_Extrait à lire_.
== == ==
Au Poulfanc, Jean Mathurin TREHONDAT s'est remarié le 30/1/1906 avec Marie Anne LE GUENNE [23/5/1878-6/4/1904] qui déclare l'activité de cabaretière. A son décès l'année suivante, c'est elle qui va prendre les rennes de la forge familiale avec son beau-frère Pierre Marie TREHONDAT [19/4/1881 - ?].
En 1911, l'apprenti DAUBER est devenu ouvrier chez PETITPIERRE. Au Poulfanc, la forge gérée par Mme LE GUENNE-Tréhondart emploie toujours Joseph GUILLEMOT ainsi que deux jeunes forgerons, Auguste MAHE [17/8/1893-7/6/1917] et Lucien LE PLAT [7/11/1890-19/11/1914], qui perdront la vie durant la guerre 14-18.(Lire lespages Centenaires).
Après guerre, l'équilibre économique et les innovations techniques bouleversent l'ordre précédent.
Au Goah Ver-Purgatoire, Le fils Caudal, engagé volontaire dans l'artillerie coloniale puis l'infirmerie coloniale, ancien combattant de 14-18, ne reprendra pas la forge. Son cousin, Mathurin CAUDAL [3/3/1885 - 18/5/1950], natif de Meucon reprend la forge de Séné où il a épousé Anne Marie JOUAN [26/10/1889 - 23//11/1968] qui sera cabaretière, comme nous le précise le dénombrement de 1921. Il emploie Pierre Marie LOTODE comme forgeron.
Louis Marie DAUBER s'est marié le 26/8/1919 avec Marie Angelina RICHARD [2/10/1896-18/12/1969] et il a repris la forge de PETITPIERRE, son ancien patron.
== == ==
_Données du corpus_.
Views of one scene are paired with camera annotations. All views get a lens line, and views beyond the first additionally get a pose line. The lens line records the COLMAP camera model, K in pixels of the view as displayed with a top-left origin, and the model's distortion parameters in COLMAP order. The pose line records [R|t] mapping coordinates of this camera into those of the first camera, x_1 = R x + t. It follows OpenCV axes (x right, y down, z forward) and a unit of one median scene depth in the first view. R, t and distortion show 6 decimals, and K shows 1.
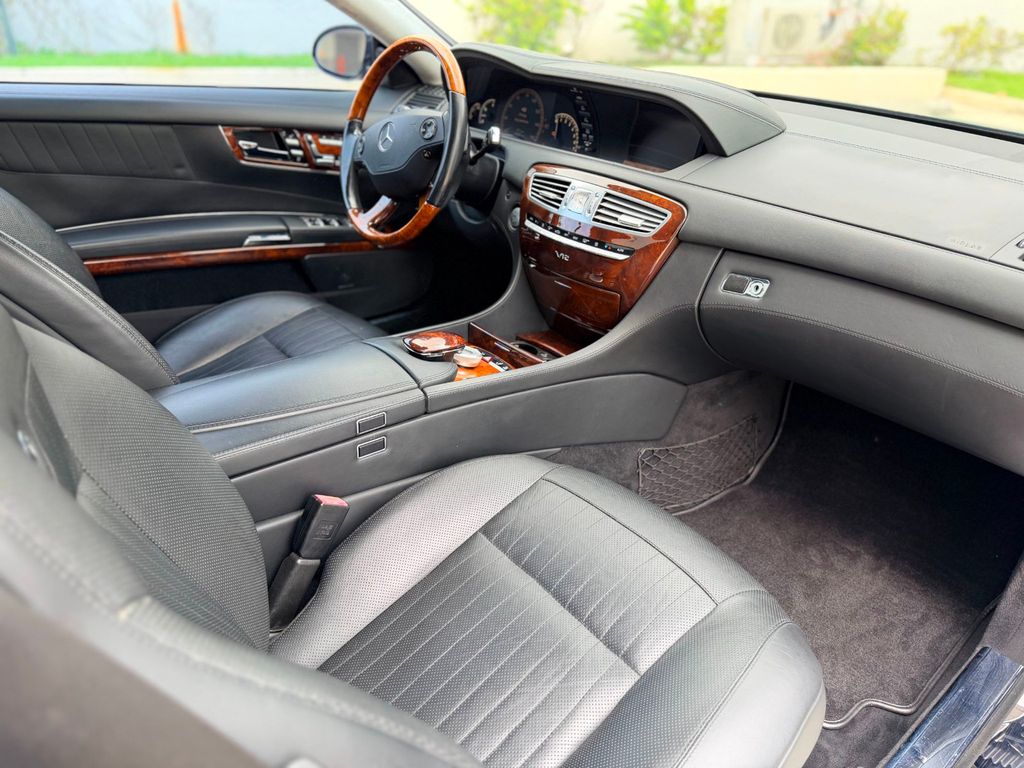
lens RADIAL K [[727.9, 0, 511.5], [0, 727.9, 387.2], [0, 0, 1]] dist [0.045860, -0.061173]
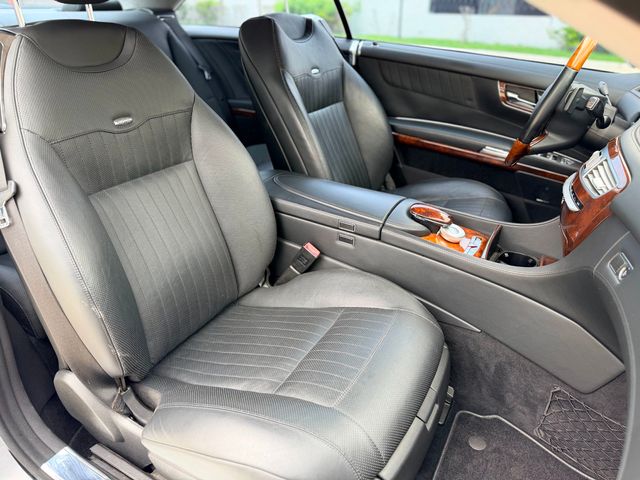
lens RADIAL K [[455.0, 0, 316.8], [0, 455.0, 243.7], [0, 0, 1]] dist [0.045860, -0.061173]
pose [[0.363478, 0.407821, -0.837595, 0.548811], [-0.444700, 0.865997, 0.228670, -0.101616], [0.818612, 0.289362, 0.496130, 0.283665]]
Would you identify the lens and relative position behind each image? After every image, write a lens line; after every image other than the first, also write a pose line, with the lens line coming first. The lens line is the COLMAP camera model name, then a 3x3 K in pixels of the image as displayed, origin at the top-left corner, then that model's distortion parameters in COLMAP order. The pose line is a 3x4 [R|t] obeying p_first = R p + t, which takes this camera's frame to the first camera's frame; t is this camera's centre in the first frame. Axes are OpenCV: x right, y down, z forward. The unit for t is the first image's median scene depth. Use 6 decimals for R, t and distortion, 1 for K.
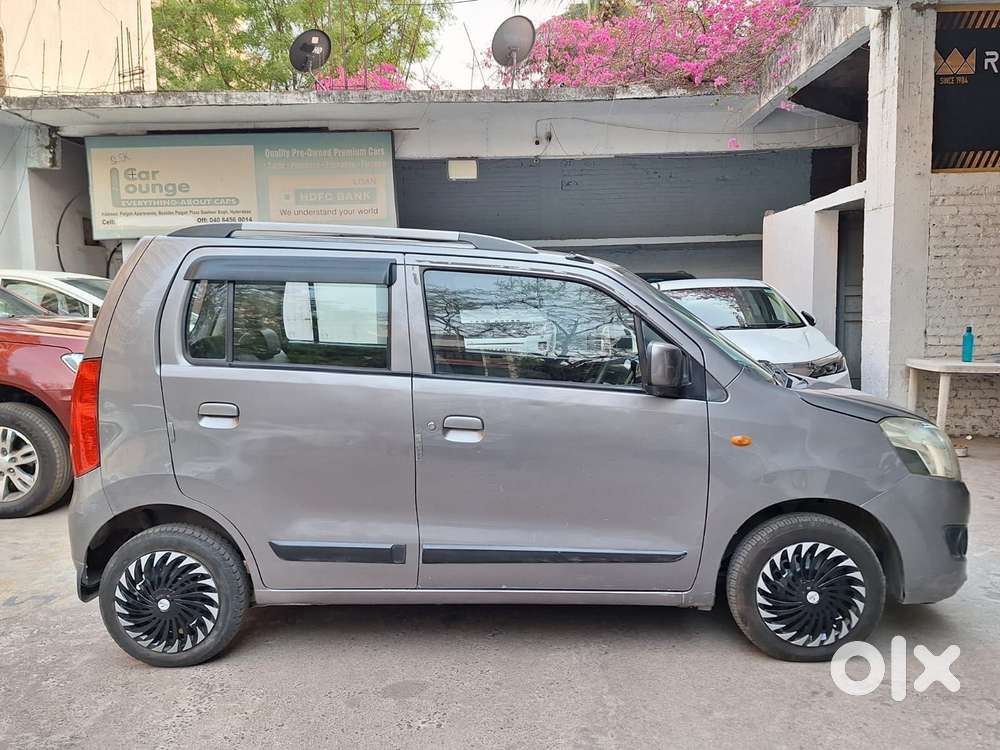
lens RADIAL K [[890.4, 0, 499.7], [0, 890.4, 379.6], [0, 0, 1]] dist [0.084748, -0.116341]
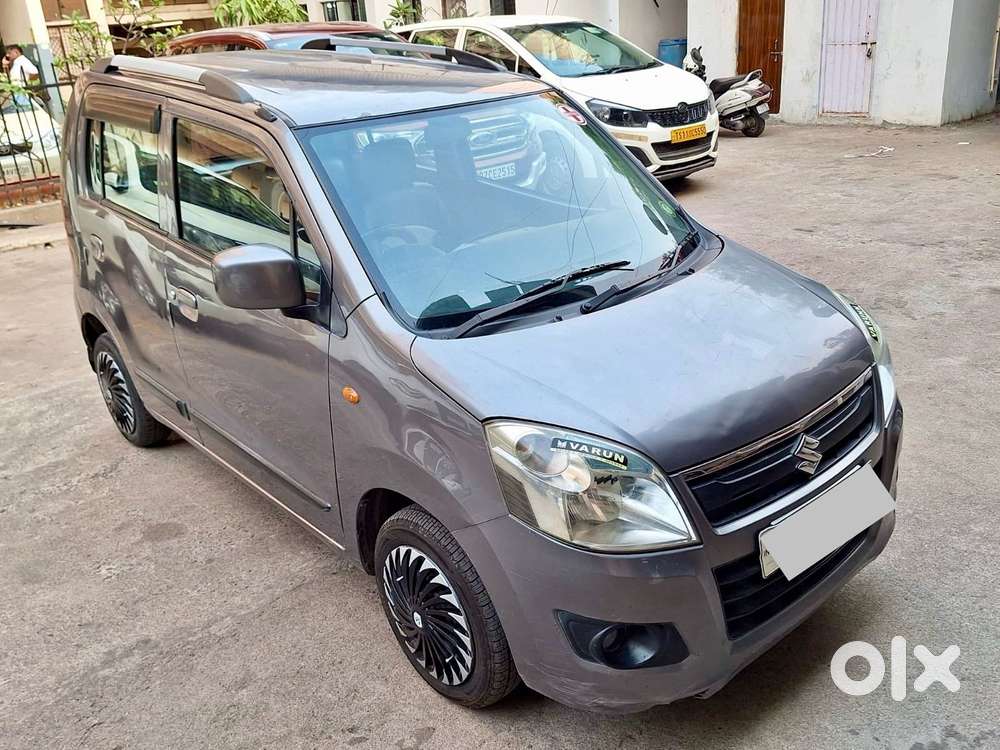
lens RADIAL K [[890.4, 0, 499.7], [0, 890.4, 379.6], [0, 0, 1]] dist [0.084748, -0.116341]
pose [[0.684377, 0.246197, -0.686305, 0.206527], [-0.012198, 0.945003, 0.326835, -0.043848], [0.729026, -0.215307, 0.649741, 0.152173]]
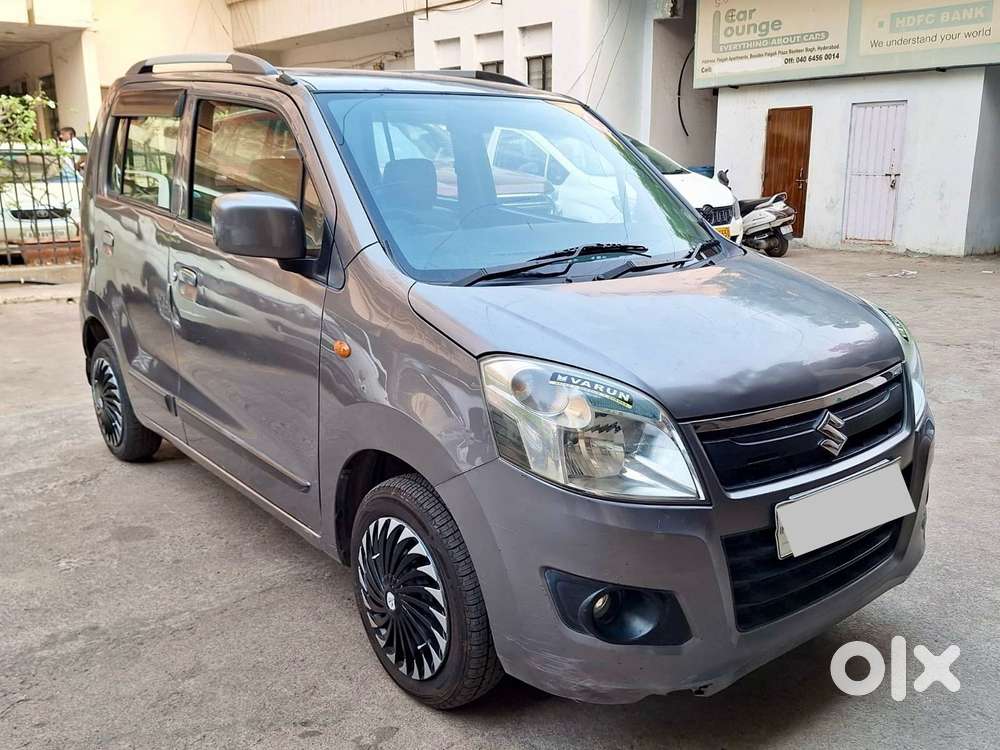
lens RADIAL K [[892.9, 0, 501.8], [0, 892.9, 375.3], [0, 0, 1]] dist [0.082301, -0.111718]
pose [[0.657269, 0.191676, -0.728875, 0.207229], [-0.080309, 0.979424, 0.185145, -0.011284], [0.749365, -0.063155, 0.659138, 0.157299]]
== == ==
_Consigne_.
Recopiez fidèlement le passage de l'extrait sur les forges de Séné allant de « Au Poulfanc, Jean » jusqu'à « bouleversent l'ordre précédent. ». Les lignes ci-dessus n'interviennent pas dans ce travail.

_Réponse_.
Au Poulfanc, Jean Mathurin TREHONDAT s'est remarié le 30/1/1906 avec Marie Anne LE GUENNE [23/5/1878-6/4/1904] qui déclare l'activité de cabaretière. A son décès l'année suivante, c'est elle qui va prendre les rennes de la forge familiale avec son beau-frère Pierre Marie TREHONDAT [19/4/1881 - ?].
En 1911, l'apprenti DAUBER est devenu ouvrier chez PETITPIERRE. Au Poulfanc, la forge gérée par Mme LE GUENNE-Tréhondart emploie toujours Joseph GUILLEMOT ainsi que deux jeunes forgerons, Auguste MAHE [17/8/1893-7/6/1917] et Lucien LE PLAT [7/11/1890-19/11/1914], qui perdront la vie durant la guerre 14-18.(Lire lespages Centenaires).
Après guerre, l'équilibre économique et les innovations techniques bouleversent l'ordre précédent.